[Stored items]

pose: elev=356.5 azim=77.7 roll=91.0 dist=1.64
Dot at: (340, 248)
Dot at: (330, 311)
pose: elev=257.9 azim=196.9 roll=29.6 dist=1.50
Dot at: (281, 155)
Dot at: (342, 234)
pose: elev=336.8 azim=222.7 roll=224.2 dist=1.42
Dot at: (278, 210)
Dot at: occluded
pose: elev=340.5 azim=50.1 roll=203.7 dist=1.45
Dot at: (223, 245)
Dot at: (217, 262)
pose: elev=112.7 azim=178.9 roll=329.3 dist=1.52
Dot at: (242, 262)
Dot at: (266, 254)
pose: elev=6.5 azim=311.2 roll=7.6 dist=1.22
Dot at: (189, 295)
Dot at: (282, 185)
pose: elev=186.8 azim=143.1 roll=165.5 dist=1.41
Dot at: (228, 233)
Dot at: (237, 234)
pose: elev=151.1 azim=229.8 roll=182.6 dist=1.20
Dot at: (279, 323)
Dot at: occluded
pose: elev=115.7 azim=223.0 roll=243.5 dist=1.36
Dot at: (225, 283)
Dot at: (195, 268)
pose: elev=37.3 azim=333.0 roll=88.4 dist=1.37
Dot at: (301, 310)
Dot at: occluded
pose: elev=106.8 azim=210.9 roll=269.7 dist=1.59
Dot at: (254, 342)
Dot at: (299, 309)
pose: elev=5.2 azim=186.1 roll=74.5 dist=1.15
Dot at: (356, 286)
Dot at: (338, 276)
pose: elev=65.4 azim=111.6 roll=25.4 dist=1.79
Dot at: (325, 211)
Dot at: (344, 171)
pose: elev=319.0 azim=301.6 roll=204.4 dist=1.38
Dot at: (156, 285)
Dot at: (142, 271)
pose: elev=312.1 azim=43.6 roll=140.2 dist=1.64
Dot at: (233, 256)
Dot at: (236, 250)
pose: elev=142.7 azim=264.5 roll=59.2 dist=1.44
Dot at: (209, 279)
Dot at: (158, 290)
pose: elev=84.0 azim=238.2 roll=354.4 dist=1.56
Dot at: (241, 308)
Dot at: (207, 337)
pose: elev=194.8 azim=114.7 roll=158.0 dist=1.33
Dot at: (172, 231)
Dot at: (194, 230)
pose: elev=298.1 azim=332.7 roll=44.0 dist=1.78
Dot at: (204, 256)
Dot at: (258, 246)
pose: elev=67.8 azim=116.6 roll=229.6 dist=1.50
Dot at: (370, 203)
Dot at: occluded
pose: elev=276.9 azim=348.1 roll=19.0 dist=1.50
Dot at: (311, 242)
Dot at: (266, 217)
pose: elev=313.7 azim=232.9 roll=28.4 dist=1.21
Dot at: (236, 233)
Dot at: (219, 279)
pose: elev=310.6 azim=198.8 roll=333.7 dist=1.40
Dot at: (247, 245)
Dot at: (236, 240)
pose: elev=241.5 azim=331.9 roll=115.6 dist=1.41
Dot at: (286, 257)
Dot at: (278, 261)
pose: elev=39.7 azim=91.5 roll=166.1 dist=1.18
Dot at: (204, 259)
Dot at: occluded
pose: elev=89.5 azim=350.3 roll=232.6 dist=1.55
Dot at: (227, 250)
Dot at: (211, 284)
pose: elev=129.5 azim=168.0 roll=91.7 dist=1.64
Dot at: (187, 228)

■ Requirements ■
Reproduce all of the lines above word for word, with nothing changed.

■ Reply ■
pose: elev=356.5 azim=77.7 roll=91.0 dist=1.64
Dot at: (340, 248)
Dot at: (330, 311)
pose: elev=257.9 azim=196.9 roll=29.6 dist=1.50
Dot at: (281, 155)
Dot at: (342, 234)
pose: elev=336.8 azim=222.7 roll=224.2 dist=1.42
Dot at: (278, 210)
Dot at: occluded
pose: elev=340.5 azim=50.1 roll=203.7 dist=1.45
Dot at: (223, 245)
Dot at: (217, 262)
pose: elev=112.7 azim=178.9 roll=329.3 dist=1.52
Dot at: (242, 262)
Dot at: (266, 254)
pose: elev=6.5 azim=311.2 roll=7.6 dist=1.22
Dot at: (189, 295)
Dot at: (282, 185)
pose: elev=186.8 azim=143.1 roll=165.5 dist=1.41
Dot at: (228, 233)
Dot at: (237, 234)
pose: elev=151.1 azim=229.8 roll=182.6 dist=1.20
Dot at: (279, 323)
Dot at: occluded
pose: elev=115.7 azim=223.0 roll=243.5 dist=1.36
Dot at: (225, 283)
Dot at: (195, 268)
pose: elev=37.3 azim=333.0 roll=88.4 dist=1.37
Dot at: (301, 310)
Dot at: occluded
pose: elev=106.8 azim=210.9 roll=269.7 dist=1.59
Dot at: (254, 342)
Dot at: (299, 309)
pose: elev=5.2 azim=186.1 roll=74.5 dist=1.15
Dot at: (356, 286)
Dot at: (338, 276)
pose: elev=65.4 azim=111.6 roll=25.4 dist=1.79
Dot at: (325, 211)
Dot at: (344, 171)
pose: elev=319.0 azim=301.6 roll=204.4 dist=1.38
Dot at: (156, 285)
Dot at: (142, 271)
pose: elev=312.1 azim=43.6 roll=140.2 dist=1.64
Dot at: (233, 256)
Dot at: (236, 250)
pose: elev=142.7 azim=264.5 roll=59.2 dist=1.44
Dot at: (209, 279)
Dot at: (158, 290)
pose: elev=84.0 azim=238.2 roll=354.4 dist=1.56
Dot at: (241, 308)
Dot at: (207, 337)
pose: elev=194.8 azim=114.7 roll=158.0 dist=1.33
Dot at: (172, 231)
Dot at: (194, 230)
pose: elev=298.1 azim=332.7 roll=44.0 dist=1.78
Dot at: (204, 256)
Dot at: (258, 246)
pose: elev=67.8 azim=116.6 roll=229.6 dist=1.50
Dot at: (370, 203)
Dot at: occluded
pose: elev=276.9 azim=348.1 roll=19.0 dist=1.50
Dot at: (311, 242)
Dot at: (266, 217)
pose: elev=313.7 azim=232.9 roll=28.4 dist=1.21
Dot at: (236, 233)
Dot at: (219, 279)
pose: elev=310.6 azim=198.8 roll=333.7 dist=1.40
Dot at: (247, 245)
Dot at: (236, 240)
pose: elev=241.5 azim=331.9 roll=115.6 dist=1.41
Dot at: (286, 257)
Dot at: (278, 261)
pose: elev=39.7 azim=91.5 roll=166.1 dist=1.18
Dot at: (204, 259)
Dot at: occluded
pose: elev=89.5 azim=350.3 roll=232.6 dist=1.55
Dot at: (227, 250)
Dot at: (211, 284)
pose: elev=129.5 azim=168.0 roll=91.7 dist=1.64
Dot at: (187, 228)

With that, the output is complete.